0.1.7 • Published 5 months ago
@chroma-core/jina v0.1.7
Jina Embedding Function for Chroma
This package provides a Jina AI embedding provider for Chroma.
Installation
npm install @chroma-core/jina
Usage
import { ChromaClient } from 'chromadb';
import { JinaEmbeddingFunction } from '@chroma-core/jina';
// Initialize the embedder
const embedder = new JinaEmbeddingFunction({
apiKey: 'your-api-key', // Or set JINA_API_KEY env var
modelName: 'jina-embeddings-v2-base-en',
// Optional configuration
task: 'retrieval.passage',
dimensions: 768,
lateChunking: false,
truncate: true,
normalized: true,
embeddingType: 'float'
});
// Create a new ChromaClient
const client = new ChromaClient({
path: 'http://localhost:8000',
});
// Create a collection with the embedder
const collection = await client.createCollection({
name: 'my-collection',
embeddingFunction: embedder,
});
// Add documents
await collection.add({
ids: ["1", "2", "3"],
documents: ["Document 1", "Document 2", "Document 3"],
});
// Query documents
const results = await collection.query({
queryTexts: ["Sample query"],
nResults: 2,
});
Configuration
Set your Jina API key as an environment variable:
export JINA_API_KEY=your-api-key
Get your API key from Jina AI.
Configuration Options
- apiKey: Your Jina API key (or set via environment variable)

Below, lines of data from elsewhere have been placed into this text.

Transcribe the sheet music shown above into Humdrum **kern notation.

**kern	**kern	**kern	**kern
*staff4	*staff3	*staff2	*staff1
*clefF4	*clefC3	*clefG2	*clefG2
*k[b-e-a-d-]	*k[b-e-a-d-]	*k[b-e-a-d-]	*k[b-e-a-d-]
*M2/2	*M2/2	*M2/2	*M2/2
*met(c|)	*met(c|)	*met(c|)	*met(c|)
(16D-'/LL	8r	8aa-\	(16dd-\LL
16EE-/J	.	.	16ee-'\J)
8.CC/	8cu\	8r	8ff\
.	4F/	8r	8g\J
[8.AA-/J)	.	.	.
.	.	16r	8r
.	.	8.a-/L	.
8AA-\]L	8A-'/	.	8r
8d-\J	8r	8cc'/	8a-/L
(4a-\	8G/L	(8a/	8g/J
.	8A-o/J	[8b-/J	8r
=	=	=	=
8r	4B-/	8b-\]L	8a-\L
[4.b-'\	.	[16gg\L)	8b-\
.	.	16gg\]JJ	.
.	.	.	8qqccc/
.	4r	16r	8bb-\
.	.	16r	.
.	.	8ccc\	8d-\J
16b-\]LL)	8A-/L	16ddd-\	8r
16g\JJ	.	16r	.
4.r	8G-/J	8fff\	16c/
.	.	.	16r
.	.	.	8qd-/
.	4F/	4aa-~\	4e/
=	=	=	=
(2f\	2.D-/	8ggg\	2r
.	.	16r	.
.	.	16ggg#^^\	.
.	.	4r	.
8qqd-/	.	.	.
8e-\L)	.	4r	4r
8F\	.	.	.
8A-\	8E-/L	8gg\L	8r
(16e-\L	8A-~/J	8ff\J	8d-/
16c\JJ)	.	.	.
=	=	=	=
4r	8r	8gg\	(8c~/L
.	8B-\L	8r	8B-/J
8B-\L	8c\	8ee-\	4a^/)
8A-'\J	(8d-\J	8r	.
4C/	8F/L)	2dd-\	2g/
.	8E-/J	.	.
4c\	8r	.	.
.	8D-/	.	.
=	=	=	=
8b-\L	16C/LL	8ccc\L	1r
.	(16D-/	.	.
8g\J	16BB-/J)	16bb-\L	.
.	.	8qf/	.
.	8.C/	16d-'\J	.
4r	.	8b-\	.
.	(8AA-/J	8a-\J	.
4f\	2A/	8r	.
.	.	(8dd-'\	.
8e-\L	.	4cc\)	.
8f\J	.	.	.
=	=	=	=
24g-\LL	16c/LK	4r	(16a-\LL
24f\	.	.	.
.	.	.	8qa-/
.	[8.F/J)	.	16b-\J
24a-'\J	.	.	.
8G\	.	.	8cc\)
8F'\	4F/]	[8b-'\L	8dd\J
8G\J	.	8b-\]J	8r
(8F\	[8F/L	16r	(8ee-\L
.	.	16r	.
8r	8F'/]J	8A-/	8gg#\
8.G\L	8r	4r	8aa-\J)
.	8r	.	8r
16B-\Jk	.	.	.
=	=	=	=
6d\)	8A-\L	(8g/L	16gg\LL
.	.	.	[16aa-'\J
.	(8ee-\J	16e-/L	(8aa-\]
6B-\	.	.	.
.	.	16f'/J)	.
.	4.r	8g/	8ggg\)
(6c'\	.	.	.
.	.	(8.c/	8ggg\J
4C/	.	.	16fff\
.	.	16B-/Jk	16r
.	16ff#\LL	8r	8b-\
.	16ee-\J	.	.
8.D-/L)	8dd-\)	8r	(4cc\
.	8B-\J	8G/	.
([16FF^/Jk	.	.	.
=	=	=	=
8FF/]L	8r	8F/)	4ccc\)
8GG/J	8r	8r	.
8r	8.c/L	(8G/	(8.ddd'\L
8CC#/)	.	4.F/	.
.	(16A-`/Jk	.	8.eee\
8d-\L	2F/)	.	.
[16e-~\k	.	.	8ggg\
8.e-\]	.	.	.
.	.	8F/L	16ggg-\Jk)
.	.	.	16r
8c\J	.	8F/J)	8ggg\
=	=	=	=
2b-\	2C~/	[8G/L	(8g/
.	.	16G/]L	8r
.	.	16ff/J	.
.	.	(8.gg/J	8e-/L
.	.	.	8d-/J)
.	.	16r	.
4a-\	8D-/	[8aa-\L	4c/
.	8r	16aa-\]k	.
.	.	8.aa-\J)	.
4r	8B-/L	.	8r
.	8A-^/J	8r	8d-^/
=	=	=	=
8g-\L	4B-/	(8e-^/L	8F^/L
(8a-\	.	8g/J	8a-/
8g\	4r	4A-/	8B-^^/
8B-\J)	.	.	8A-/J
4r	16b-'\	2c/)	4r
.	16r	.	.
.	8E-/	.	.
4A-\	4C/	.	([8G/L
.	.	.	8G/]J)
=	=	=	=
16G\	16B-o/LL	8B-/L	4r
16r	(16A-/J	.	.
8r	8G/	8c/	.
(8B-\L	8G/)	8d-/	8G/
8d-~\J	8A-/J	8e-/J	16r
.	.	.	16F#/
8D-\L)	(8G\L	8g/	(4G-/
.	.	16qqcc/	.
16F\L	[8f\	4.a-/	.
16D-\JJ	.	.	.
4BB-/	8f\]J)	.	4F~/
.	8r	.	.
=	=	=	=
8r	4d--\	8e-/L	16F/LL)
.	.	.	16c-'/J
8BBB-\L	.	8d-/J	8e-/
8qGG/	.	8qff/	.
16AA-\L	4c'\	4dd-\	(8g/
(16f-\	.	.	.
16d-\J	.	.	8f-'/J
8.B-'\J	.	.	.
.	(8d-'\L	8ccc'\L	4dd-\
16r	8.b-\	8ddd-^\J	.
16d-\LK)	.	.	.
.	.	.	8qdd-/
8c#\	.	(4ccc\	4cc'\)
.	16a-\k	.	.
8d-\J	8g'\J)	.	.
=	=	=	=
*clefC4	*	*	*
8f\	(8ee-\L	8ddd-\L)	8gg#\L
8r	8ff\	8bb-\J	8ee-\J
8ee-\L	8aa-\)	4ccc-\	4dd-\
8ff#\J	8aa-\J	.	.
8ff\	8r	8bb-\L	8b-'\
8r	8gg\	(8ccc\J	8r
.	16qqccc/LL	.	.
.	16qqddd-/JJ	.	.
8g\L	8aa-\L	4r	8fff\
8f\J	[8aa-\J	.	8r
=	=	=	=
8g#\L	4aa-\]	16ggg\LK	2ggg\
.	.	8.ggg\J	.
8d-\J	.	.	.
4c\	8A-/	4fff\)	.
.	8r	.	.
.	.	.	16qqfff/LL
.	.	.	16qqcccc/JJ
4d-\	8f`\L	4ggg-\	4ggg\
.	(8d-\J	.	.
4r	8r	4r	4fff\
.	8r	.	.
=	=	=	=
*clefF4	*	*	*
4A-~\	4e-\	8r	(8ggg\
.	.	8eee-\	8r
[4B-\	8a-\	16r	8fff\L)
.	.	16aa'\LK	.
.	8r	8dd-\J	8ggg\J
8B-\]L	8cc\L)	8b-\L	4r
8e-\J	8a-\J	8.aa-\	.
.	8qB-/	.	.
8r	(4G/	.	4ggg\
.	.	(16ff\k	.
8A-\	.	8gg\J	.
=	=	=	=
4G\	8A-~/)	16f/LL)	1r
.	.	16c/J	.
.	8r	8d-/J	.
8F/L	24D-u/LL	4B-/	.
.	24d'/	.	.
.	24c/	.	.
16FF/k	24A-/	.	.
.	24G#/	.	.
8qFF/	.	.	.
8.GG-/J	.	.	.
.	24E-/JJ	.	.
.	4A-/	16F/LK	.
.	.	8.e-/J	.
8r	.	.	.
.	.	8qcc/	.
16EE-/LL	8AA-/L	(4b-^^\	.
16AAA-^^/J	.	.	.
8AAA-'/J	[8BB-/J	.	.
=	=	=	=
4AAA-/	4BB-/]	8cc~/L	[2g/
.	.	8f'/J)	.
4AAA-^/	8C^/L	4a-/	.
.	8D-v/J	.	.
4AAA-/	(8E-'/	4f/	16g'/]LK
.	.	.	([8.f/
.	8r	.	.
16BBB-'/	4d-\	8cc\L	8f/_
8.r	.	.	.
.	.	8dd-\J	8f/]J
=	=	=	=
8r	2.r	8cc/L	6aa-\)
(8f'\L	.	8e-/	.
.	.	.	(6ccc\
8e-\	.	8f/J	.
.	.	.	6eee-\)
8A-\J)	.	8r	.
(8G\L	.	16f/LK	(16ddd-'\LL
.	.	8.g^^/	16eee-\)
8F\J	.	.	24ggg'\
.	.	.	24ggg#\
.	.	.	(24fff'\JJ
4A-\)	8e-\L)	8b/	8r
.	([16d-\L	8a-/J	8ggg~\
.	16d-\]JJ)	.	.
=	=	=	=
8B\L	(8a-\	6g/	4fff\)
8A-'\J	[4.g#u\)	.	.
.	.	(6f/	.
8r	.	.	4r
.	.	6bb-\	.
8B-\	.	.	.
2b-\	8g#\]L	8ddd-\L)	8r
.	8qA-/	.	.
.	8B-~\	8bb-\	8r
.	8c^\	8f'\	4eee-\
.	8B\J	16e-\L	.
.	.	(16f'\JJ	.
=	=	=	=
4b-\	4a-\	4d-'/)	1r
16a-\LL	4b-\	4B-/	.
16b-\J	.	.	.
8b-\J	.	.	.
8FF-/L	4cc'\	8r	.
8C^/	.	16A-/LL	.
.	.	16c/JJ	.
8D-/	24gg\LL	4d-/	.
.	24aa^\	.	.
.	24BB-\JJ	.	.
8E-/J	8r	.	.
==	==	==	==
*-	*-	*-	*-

- apiKeyEnvVar: Environment variable name for API key (default:
JINA_API_KEY
) - modelName: Model to use for embeddings
- task: Task type (e.g.,
retrieval.passage
,retrieval.query
) - dimensions: Output embedding dimensions
- lateChunking: Enable late chunking for better long document handling
- truncate: Whether to truncate input text that exceeds model limits
- normalized: Whether to return normalized embeddings
- embeddingType: Output type (
float
,base64
,binary
)
Supported Models
jina-embeddings-v2-base-en
jina-embeddings-v2-small-en
jina-clip-v1
Check the Jina AI documentation for the complete list of available models and their capabilities.